10. Paste according to claim 1 or 2, which is supersaturated with a solvent.

11. A method for decontaminating a substrate made of a solid material, said substrate being contaminated with at least one contaminant substance called unstable contaminant substance and/or at least one contaminant substance called surface contaminant substance located on one surface thereof and/or with at least one contaminant substance called subsurface contaminant substance located directly below said surface and/or with at least one contaminant substance located deep in said subsurface substrate, wherein at least one cycle is performed, comprising the following successive steps:

a) Applying the paste of any one of claims 1 to 10 on the surface;

b) Maintaining the paste on the surface for at least a sufficient time to destroy and/or inactivate and/or absorb and/or dissolve the contaminant material and allowing the paste to dry and form a dry solid residue containing the contaminant material;

c) Removing a dry solid residue containing said contaminant material.

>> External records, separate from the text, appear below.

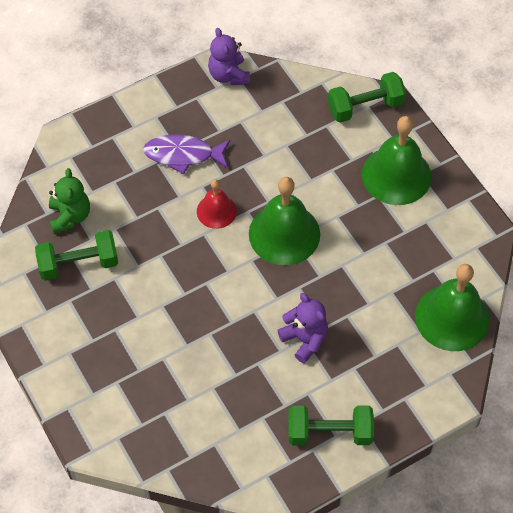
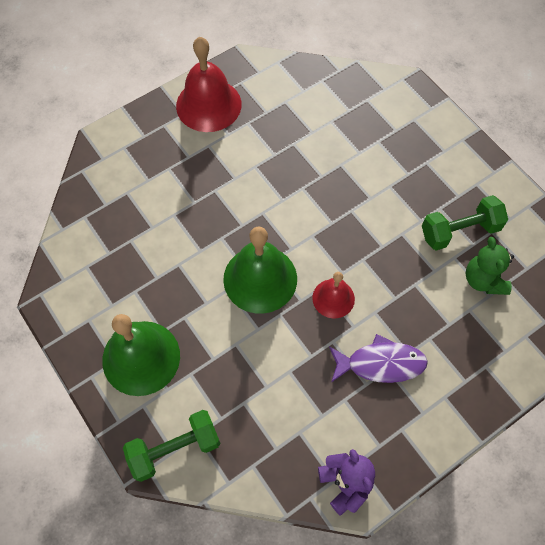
camera: 175 degrees right, 5 degrees up
purple teddy bear [277,293,328,364] -> none
green dumbbell [289,406,374,445] -> red bell [176,37,242,132]
green bell [415,264,490,351] -> none

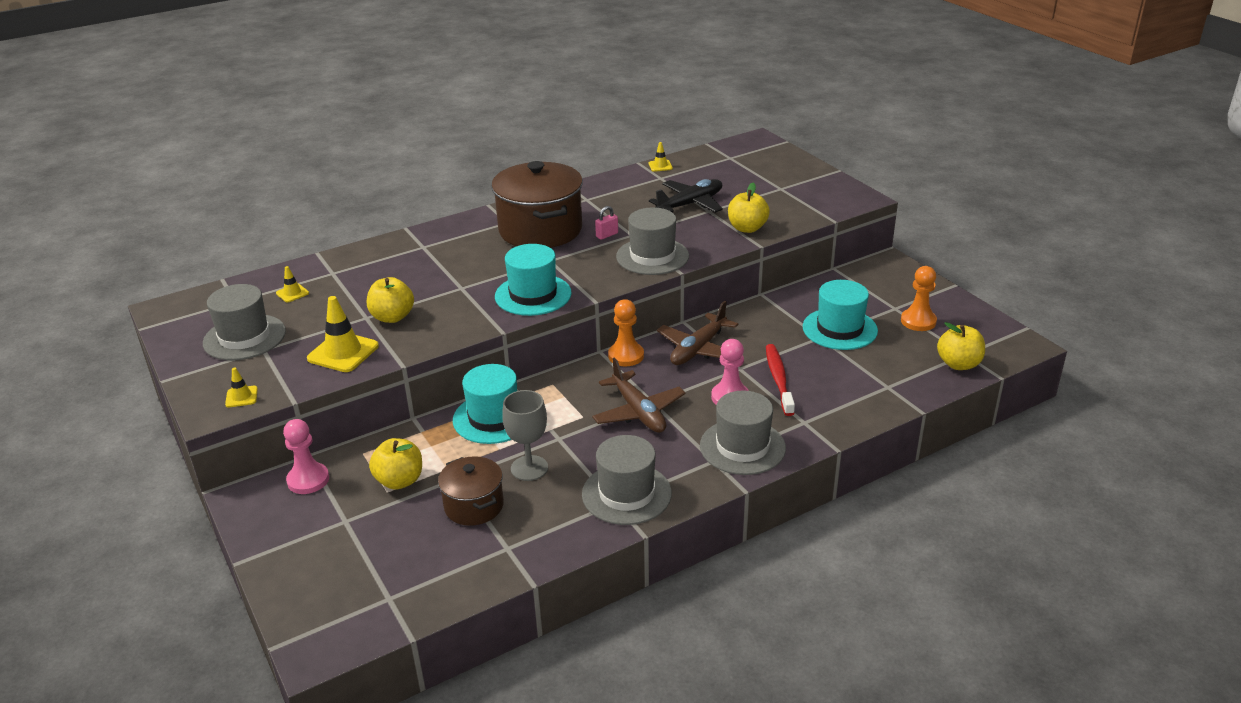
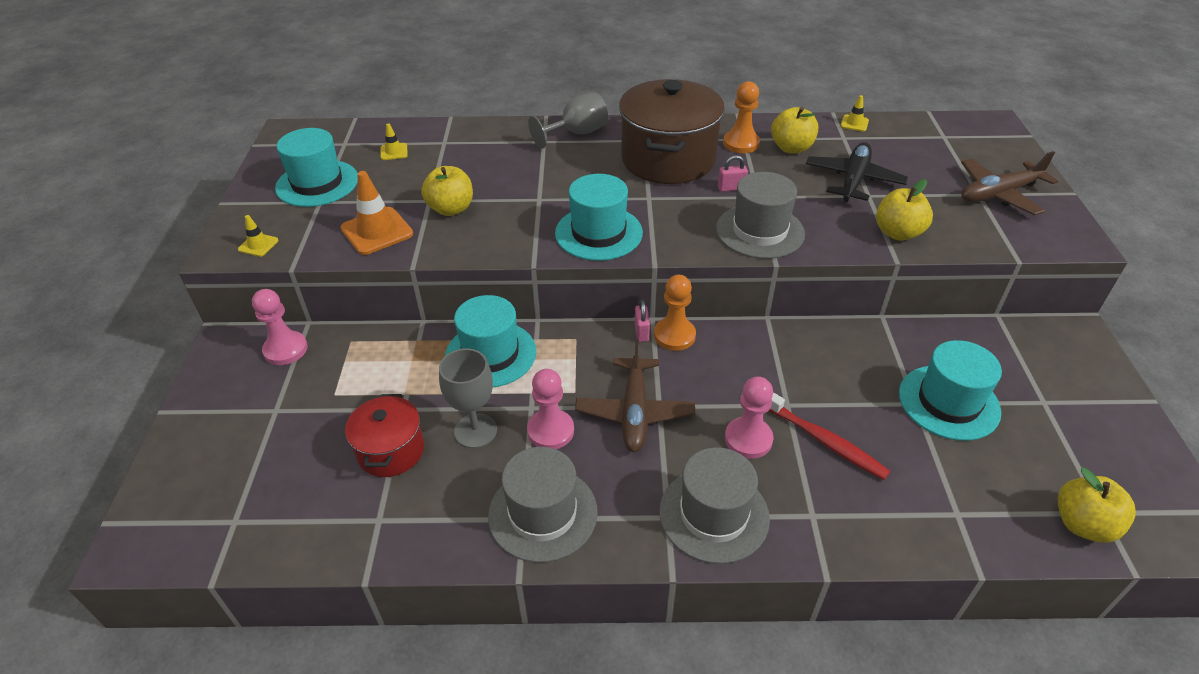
camera: 30 degrees right, 10 degrees up
grey hat [203,284,286,360] -> turquoise hat [275,128,358,207]
yellow traffic cone [307,296,379,372] -> orange traffic cone [341,171,413,255]
yellow apple [369,438,422,490] -> yellow apple moved to [771,107,818,153]
brown pot [438,456,504,526] -> red pot [345,394,424,477]
black plane [649,179,723,213] -> black plane turned 60 degrees counterclockwise [806,142,908,202]
brown plane [657,301,738,365] -> brown plane moved to [961,151,1058,215]
red toothbrush [766,344,795,416] -> red toothbrush turned 105 degrees clockwise [769,392,890,480]
orange pawn [901,266,937,331] -> orange pawn moved to [723,81,760,153]
none -> pink pawn [527,369,574,449]
none -> grey goblet [528,92,608,149]
none -> pink padlock [635,300,650,342]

12. The method of claim 11, wherein the substrate is a porous substrate.

13. The method of claim 11 or 12, wherein the solid material is selected from the group consisting of: metals and metal alloys; a polymer; glass; cement and cement materials; mortar and concrete; gypsum; a brick; natural or artificial stone; and (3) ceramics.

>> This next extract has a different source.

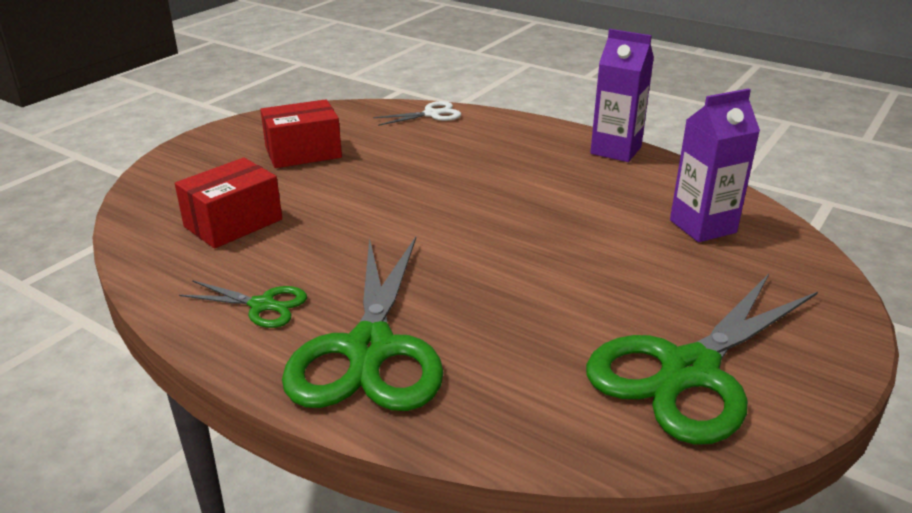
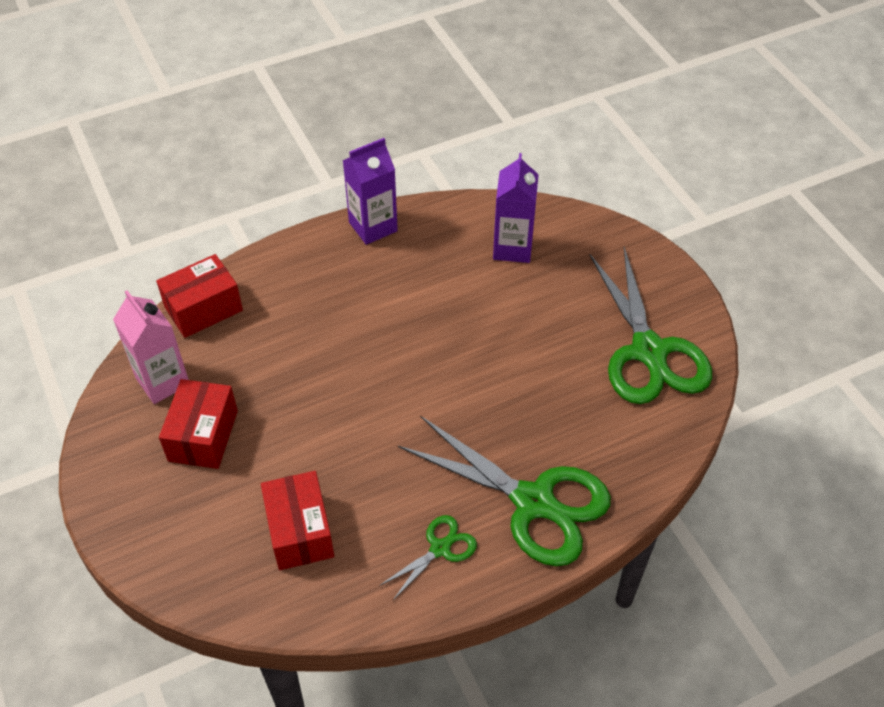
camera: 60 degrees left, 20 degrees up
white scissors [373,101,461,126] -> red box [156,254,243,338]
none -> pink carton [113,290,189,404]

14. The method of claim 11 or 12, wherein the contaminant material is selected from chemical, biological, nuclear or radioactive contaminant material.

15. The method of claim 14, wherein the contaminant material is a biological material selected from the group consisting of bacteria, fungi, yeast, viruses, toxins, spores, prions, and protozoa.

16. The method of claim 11 or 12, wherein the paste is applied on the surface in the following amounts: 2,000g to 50,000g of paste per m ² of surface.

17. The method according to claim 11 or 12, wherein during step b) drying is performed at a temperature of 1 ℃ to 50 ℃ and a relative humidity of 20% to 80%.

18. The method of claim 11 or 12, wherein the paste is maintained on the surface for 2 to 72 hours.

19. The method of claim 11 or 12, wherein the dry solid residue is in the form of one or more pieces, each of the pieces having a size greater than or equal to 1cm.

20. The method of claim 11 or 12, wherein the dry solid residue is removed from the solid surface by a mechanical process.

21. The method of claim 11 or 12, wherein the cycle is repeated 1 to 10 times by using the same paste in all cycles or using different pastes in one or more cycles.

22. The method of claim 11 or 12, wherein the paste applied during step a) is a paste supersaturated with solvent.